(Dataset entries)
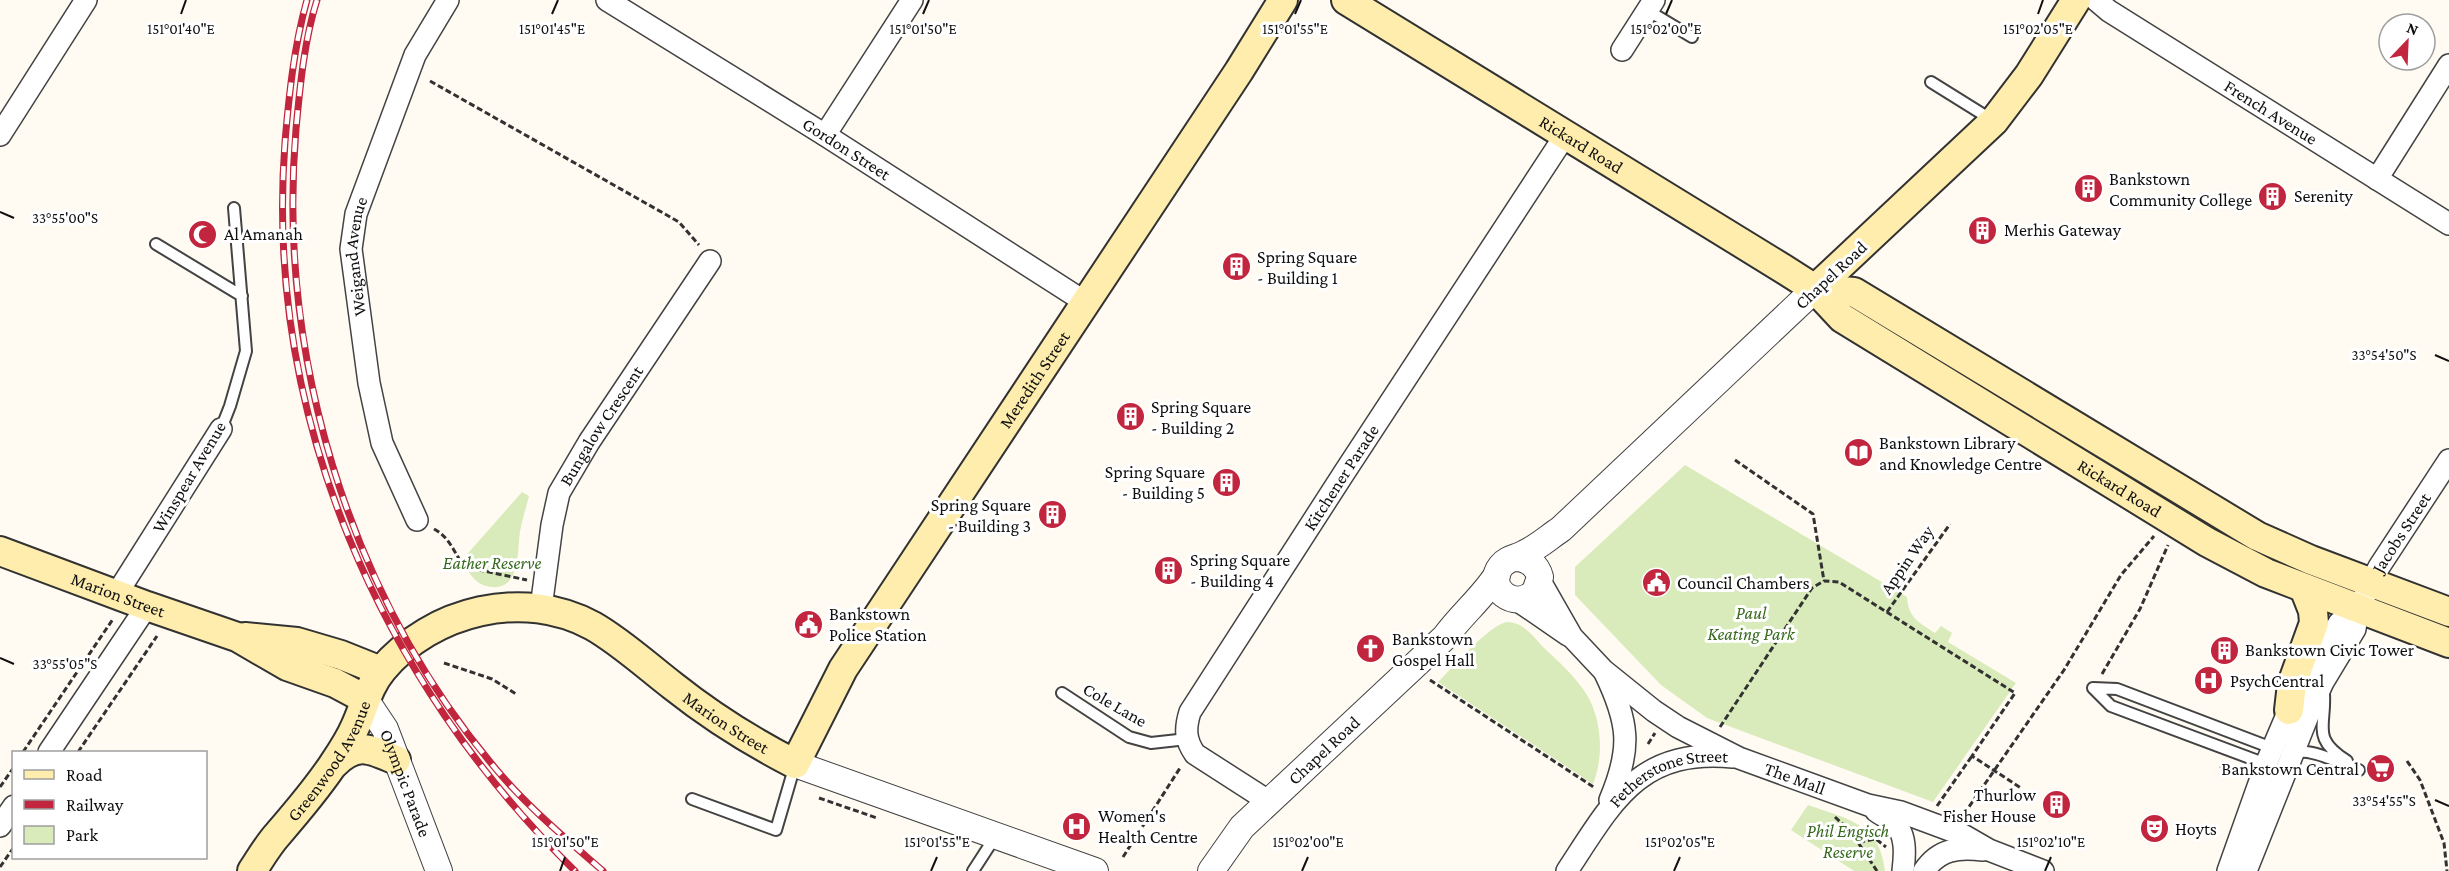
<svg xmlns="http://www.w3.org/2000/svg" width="2449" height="871" font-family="'Crimson Pro',serif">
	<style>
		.green { fill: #d9ebba }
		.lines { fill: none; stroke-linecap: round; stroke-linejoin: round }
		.service-casing { stroke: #434343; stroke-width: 14 }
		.minor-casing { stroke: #434343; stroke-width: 24 }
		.tertiary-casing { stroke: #434343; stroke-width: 28 }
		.secondary-casing { stroke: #323232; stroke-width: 32 }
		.path { stroke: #323232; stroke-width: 3; stroke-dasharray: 6 3; stroke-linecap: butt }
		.service { stroke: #fff; stroke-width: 10 }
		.minor { stroke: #fff; stroke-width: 21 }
		.tertiary { stroke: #fff; stroke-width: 26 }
		.secondary { stroke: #ffedad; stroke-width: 28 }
		.rail-casing { stroke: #c2253e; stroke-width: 7 }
		.rail { stroke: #fff; stroke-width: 4.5; stroke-dasharray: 14; stroke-linecap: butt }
		.ticks { fill: none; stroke: #101010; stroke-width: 2 }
		.labels { text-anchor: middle; stroke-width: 6; stroke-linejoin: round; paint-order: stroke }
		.street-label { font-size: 18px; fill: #101010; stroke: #fff }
		.poi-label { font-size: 18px; fill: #101010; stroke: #fff; text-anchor: start }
		.park-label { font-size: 18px; font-style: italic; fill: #36691e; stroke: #fff }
		.ticks-label { font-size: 15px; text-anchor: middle; fill: #101010; stroke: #fff; stroke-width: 6; stroke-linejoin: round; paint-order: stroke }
	</style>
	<rect width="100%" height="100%" fill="#fffbf2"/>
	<path class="green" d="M 1685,465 L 1907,597 C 1908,618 1920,623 1935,633 L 1941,626 L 1952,633 L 1948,642 L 2016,683 L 1933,802 L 1707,718 L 1661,685 L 1575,595 L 1575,567 Z
		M 522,492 L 529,496 C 526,508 522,520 520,532 C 517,551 521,590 491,587 C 475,585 469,573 462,560 Z
		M 1507,622 C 1523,622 1533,636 1543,647 C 1558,661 1576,677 1587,695 C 1602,720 1604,757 1593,784 L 1438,682 C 1453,667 1489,625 1507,622 Z
		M 1808,805 C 1847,819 1880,823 1885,871 L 1854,871 L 1791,830 Z"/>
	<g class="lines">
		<defs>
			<path id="service" d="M 1647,10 L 1692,37
				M 1931,82 L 1992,120
				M 156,244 L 242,296
				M 221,429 L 230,406 L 246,351 L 234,208
				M 2093,688 L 2111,706 L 2266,764
				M 2093,688 L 2117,689 L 2272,748
				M 1062,693 L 1129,737 L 1151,743 L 1187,739
				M 2324,694 C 2326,727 2311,738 2347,761
				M 2291,753 C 2308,746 2342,764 2359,770
				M 692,799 L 776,830 L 795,765
				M 973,871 L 995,837"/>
			<g id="minor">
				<path id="s1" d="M 607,0 L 825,135 L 1085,302"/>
				<path id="s2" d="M 2096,0 L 2109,11 L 2449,224"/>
				<path d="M 1622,50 L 1654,0"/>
				<path d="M 0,135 L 86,0"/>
				<path d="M 825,135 L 912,0"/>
				<path d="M 2377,179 L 2449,65"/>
				<path id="s3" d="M 417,520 L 382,443 L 369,383 L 351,249 L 356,214 L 415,55 L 448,0"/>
				<path id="s4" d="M 1540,581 L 1572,637 L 1603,670 L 1654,711 L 1678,727 L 1739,758 L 1868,805 L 1901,812 L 1963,835 L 1989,850 L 2043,871"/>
				<path d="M 116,595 L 221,429"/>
				<path d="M 1517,600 L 1568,635"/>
				<path id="s5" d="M 541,608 L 552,525 L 559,493 L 589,442 L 710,261"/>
				<path d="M 1605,673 C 1629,723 1632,748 1610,800"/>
				<path d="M 49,752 L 147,606"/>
				<path id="s6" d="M 1268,801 L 1195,754 C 1185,740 1185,728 1190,712 L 1344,473 L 1566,134"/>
				<path d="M 1876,811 C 1881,815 1887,817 1892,821 C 1907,832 1905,855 1903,871"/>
				<path d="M 0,826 L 14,806"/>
				<path id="s7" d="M 1567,871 C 1613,801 1639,748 1733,757"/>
				<path d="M 1924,871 C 1939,849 1958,847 1983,850"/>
				<path d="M 2228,871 L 2266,764 L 2289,710 L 2339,623 L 2358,609"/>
				<path id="s8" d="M 2246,871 L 2309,713 L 2323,682 L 2355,629 L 2358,609 L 2379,567 L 2449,460"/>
			</g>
			<g id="tertiary">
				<path d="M 1515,558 C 1528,558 1537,565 1540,577 L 1535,592 C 1515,612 1484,588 1501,566 C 1507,558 1517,558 1525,553 C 1538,547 1549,537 1561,529 L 1815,289"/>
				<path id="s9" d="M 365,699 L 385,729 L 439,871"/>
				<path d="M 795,764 L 1095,871"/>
				<path id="s10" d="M 1211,871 L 1242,827 L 1445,637 C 1461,615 1482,598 1497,575"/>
			</g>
			<g id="secondary">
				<path id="s11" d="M 1346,0 L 1782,268 L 1815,289 L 1842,318 L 2207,542 L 2266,573 L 2449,643"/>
				<path d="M 1815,289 L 1854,292 L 2257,536 L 2311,560 L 2449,612"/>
				<path d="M 1815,289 L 1994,121 L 2029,75 L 2076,0"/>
				<path id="s12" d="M 0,551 L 147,606 L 237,637 L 287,666 L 335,683 L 365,699"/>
				<path d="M 245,637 L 297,642 L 341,655 L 381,671"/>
				<path d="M 2289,710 L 2292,684 L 2314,623 L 2313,611 L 2304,588"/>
				<path d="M 334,764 C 356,742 369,748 396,760"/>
				<path id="s13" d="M 252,871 C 260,859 268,845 278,834 C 297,812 315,791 332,766 C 340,754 349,741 355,727 C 364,708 368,687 382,670 C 432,610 524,588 593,626 C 621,642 647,666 673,686 C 712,717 752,742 795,764 L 843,669 L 1239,71 L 1283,0"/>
			</g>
		</defs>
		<use href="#service" class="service-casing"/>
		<use href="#minor" class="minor-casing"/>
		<use href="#tertiary" class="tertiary-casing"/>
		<use href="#secondary" class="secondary-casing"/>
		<path class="path" d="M 430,81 L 679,222 L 699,245
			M 1735,460 L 1813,514 L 1824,581
			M 434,529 C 451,538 454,554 465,567 L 527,580
			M 1887,612 L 1950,524
			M 444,663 L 492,679 L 516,694
			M 2102,674 L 2140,609 L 2168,545
			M 1430,680 L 1595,788
			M 1720,727 L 1812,588 L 1824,581 L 1839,582 L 2015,693 L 1972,756 L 2021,788
			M 1648,744 L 1655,733
			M 23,752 L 113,619
			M 78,752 L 157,636
			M 2407,761 L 2420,780 L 2444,843 L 2447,871
			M 2220,766 L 2243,775
			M 0,787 L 14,767
			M 819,798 L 877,818
			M 1937,806 L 1972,756
			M 1964,814 L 2064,670 L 2121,575 L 2154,536
			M 1835,817 L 1851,832 L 1877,871
			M 1859,842 L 1876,839 L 1886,847
			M 1123,857 L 1180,768
			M 0,867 L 14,847"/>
		<use href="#service" class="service"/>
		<use href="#minor" class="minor"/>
		<use href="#tertiary" class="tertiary"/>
		<use href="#secondary" class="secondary"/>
		<defs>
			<path id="rail" d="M 307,0 C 294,46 289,95 285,142 C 264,417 380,680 575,871
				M 317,0 C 304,41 300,87 296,129 C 277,352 347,590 491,763 C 524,804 564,837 603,871"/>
		</defs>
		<use href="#rail" class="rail-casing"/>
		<use href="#rail" class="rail"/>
	</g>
	<path class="ticks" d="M 181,14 L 186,0M 552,14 L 558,0M 923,14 L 929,0M 1295,14 L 1301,0M 1666,14 L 1672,0M 2038,14 L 2043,0M 0,212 L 14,218M 2435,355 L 2449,361M 0,658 L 14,664M 2435,800 L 2449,806M 560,871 L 565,857M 931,871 L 937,857M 1302,871 L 1308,857M 1674,871 L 1680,857M 2045,871 L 2051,857"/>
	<defs>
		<symbol id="building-disc" viewBox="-11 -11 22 22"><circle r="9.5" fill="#c2253e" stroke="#fff"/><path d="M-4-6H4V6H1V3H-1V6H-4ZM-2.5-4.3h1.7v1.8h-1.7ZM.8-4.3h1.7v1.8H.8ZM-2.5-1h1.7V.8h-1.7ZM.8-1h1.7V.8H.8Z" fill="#fff"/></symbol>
		<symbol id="mosque-disc" viewBox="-11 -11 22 22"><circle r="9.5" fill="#c2253e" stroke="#fff"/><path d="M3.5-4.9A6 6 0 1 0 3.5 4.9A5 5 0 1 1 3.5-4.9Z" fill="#fff"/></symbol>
		<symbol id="library-disc" viewBox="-11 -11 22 22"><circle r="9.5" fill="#c2253e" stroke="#fff"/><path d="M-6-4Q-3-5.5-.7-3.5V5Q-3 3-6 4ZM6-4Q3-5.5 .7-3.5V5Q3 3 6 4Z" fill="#fff"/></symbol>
		<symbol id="civic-disc" viewBox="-11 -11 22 22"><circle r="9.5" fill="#c2253e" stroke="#fff"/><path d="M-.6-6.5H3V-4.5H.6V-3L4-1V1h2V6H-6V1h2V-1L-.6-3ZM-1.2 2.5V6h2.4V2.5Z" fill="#fff"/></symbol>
		<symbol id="church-disc" viewBox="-11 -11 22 22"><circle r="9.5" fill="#c2253e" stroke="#fff"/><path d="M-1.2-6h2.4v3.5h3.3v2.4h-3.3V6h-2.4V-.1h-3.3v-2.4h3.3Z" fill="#fff"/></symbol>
		<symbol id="hospital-disc" viewBox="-11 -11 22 22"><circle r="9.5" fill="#c2253e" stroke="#fff"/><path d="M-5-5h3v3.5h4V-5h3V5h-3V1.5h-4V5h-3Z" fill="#fff"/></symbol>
		<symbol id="supermarket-disc" viewBox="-11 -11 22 22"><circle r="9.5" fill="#c2253e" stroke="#fff"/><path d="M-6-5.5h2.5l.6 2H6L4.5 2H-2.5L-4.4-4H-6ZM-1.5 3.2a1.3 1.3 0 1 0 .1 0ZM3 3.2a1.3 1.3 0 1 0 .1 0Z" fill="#fff"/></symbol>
		<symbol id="theatre-disc" viewBox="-11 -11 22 22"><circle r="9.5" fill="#c2253e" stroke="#fff"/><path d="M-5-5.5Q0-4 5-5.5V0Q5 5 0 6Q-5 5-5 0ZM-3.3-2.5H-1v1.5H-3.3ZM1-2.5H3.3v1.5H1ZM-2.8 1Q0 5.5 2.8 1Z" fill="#fff"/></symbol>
	</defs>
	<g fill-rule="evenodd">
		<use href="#building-disc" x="2072" y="172" width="33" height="33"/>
		<use href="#building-disc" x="2256" y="180" width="33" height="33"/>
		<use href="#building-disc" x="1966" y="214" width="33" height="33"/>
		<use href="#mosque-disc" x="186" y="218" width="33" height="33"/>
		<use href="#building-disc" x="1220" y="250" width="33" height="33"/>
		<use href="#building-disc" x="1114" y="400" width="33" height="33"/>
		<use href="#library-disc" x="1842" y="436" width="33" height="33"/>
		<use href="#building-disc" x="1210" y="466" width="33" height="33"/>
		<use href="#building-disc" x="1036" y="498" width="33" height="33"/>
		<use href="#building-disc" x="1152" y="554" width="33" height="33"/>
		<use href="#civic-disc" x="1640" y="566" width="33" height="33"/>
		<use href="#civic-disc" x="792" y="608" width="33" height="33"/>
		<use href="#church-disc" x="1354" y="632" width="33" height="33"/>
		<use href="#building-disc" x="2208" y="634" width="33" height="33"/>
		<use href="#hospital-disc" x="2192" y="664" width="33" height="33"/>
		<use href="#supermarket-disc" x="2364" y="752" width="33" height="33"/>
		<use href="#building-disc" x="2040" y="788" width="33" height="33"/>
		<use href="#hospital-disc" x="1060" y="810" width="33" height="33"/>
		<use href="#theatre-disc" x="2138" y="812" width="33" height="33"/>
	</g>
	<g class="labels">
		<g class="street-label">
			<text dy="6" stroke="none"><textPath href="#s2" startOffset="208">French Avenue</textPath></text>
			<text dy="6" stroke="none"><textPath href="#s11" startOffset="276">Rickard Road</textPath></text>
			<text dy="6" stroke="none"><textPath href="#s1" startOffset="282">Gordon Street</textPath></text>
			<text dy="6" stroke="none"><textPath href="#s3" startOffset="274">Weigand Avenue</textPath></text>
			<text transform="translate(1831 275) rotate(-43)" y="6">Chapel Road</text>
			<text dy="6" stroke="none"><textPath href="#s13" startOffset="1172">Meredith Street</textPath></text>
			<text dy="6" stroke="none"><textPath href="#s5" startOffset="196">Bungalow Crescent</textPath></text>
			<text transform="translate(189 477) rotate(-59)" y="6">Winspear Avenue</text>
			<text dy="6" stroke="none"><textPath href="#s6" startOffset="410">Kitchener Parade</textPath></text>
			<text dy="6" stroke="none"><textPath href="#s11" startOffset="916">Rickard Road</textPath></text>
			<text dy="6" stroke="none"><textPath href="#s8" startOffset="374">Jacobs Street</textPath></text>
			<text transform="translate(1907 560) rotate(-55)" y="6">Appin Way</text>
			<text dy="6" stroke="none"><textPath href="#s12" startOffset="126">Marion Street</textPath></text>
			<text transform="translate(1115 705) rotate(30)" y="6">Cole Lane</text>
			<text dy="6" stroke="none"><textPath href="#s13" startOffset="638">Marion Street</textPath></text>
			<text dy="6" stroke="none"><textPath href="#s10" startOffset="166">Chapel Road</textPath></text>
			<text dy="6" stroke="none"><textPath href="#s13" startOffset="135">Greenwood Avenue</textPath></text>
			<text dy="6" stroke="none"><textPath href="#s4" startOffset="332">The Mall</textPath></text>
			<text dy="6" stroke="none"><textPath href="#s9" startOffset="94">Olympic Parade</textPath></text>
			<text dy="6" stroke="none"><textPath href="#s7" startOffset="146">Fetherstone Street</textPath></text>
		</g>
		<g class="poi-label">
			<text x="2109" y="185">Bankstown<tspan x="2109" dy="21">Community College</tspan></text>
			<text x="2294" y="202">Serenity</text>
			<text x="2004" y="236">Merhis Gateway</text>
			<text x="224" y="240">Al Amanah</text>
			<text x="1257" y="263">Spring Square<tspan x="1257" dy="21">- Building 1</tspan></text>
			<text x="1151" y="413">Spring Square<tspan x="1151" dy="21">- Building 2</tspan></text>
			<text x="1879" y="449">Bankstown Library<tspan x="1879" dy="21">and Knowledge Centre</tspan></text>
			<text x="1205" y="478" text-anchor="end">Spring Square<tspan x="1205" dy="21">- Building 5</tspan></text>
			<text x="1031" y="511" text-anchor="end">Spring Square<tspan x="1031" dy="21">- Building 3</tspan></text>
			<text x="1190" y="566">Spring Square<tspan x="1190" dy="21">- Building 4</tspan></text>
			<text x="1677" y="589">Council Chambers</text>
			<text x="829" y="620">Bankstown<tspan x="829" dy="21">Police Station</tspan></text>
			<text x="1392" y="645">Bankstown<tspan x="1392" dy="21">Gospel Hall</tspan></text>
			<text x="2245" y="656">Bankstown Civic Tower</text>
			<text x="2230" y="687">PsychCentral</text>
			<text x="2359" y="775" text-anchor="end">Bankstown Central</text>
			<text x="2036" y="801" text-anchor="end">Thurlow<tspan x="2036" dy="21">Fisher House</tspan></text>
			<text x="1098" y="822">Women's<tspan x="1098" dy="21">Health Centre</tspan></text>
			<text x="2175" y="835">Hoyts</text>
		</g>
		<g class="park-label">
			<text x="492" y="569">Eather Reserve</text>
			<text x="1751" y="619">Paul<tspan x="1751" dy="21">Keating Park</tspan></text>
			<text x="1848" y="837">Phil Engisch<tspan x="1848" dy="21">Reserve</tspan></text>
		</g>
	</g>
	<g class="ticks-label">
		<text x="181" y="34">151°01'40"E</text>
		<text x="552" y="34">151°01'45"E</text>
		<text x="923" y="34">151°01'50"E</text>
		<text x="1295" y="34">151°01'55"E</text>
		<text x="1666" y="34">151°02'00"E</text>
		<text x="2038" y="34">151°02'05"E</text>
		<text x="65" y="223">33°55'00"S</text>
		<text x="2384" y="360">33°54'50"S</text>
		<text x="65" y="669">33°55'05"S</text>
		<text x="2384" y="806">33°54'55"S</text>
		<text x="565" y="847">151°01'50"E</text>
		<text x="937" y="847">151°01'55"E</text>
		<text x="1308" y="847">151°02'00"E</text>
		<text x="1680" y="847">151°02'05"E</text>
		<text x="2051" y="847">151°02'10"E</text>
	</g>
	<rect x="12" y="751" width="195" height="108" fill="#ffffff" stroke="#9f9f9f" stroke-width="1.5"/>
	<rect x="24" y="770" width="30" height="9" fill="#ffedad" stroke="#9f9f9f" stroke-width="1.5"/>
	<text x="66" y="781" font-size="18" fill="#101010">Road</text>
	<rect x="24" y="800" width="30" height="9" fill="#c2253e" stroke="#9f9f9f" stroke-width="1.5"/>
	<text x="66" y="811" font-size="18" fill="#101010">Railway</text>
	<rect x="24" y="826" width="30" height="18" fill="#d9ebba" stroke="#9f9f9f" stroke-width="1.5"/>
	<text x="66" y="841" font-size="18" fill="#101010">Park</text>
	<g transform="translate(2407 42) rotate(23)"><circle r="28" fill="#ffffff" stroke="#9f9f9f" stroke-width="1.5"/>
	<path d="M0-4.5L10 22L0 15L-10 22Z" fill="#c2253e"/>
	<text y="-9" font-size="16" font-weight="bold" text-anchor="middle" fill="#101010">N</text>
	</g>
</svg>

What you have to do -> Using the records above, copy word for word the line with "#323232; stroke-width: 32", the line with "middle; stroke-width: 6;", and every line between them.

Your response ->
		.secondary-casing { stroke: #323232; stroke-width: 32 }
		.path { stroke: #323232; stroke-width: 3; stroke-dasharray: 6 3; stroke-linecap: butt }
		.service { stroke: #fff; stroke-width: 10 }
		.minor { stroke: #fff; stroke-width: 21 }
		.tertiary { stroke: #fff; stroke-width: 26 }
		.secondary { stroke: #ffedad; stroke-width: 28 }
		.rail-casing { stroke: #c2253e; stroke-width: 7 }
		.rail { stroke: #fff; stroke-width: 4.5; stroke-dasharray: 14; stroke-linecap: butt }
		.ticks { fill: none; stroke: #101010; stroke-width: 2 }
		.labels { text-anchor: middle; stroke-width: 6; stroke-linejoin: round; paint-order: stroke }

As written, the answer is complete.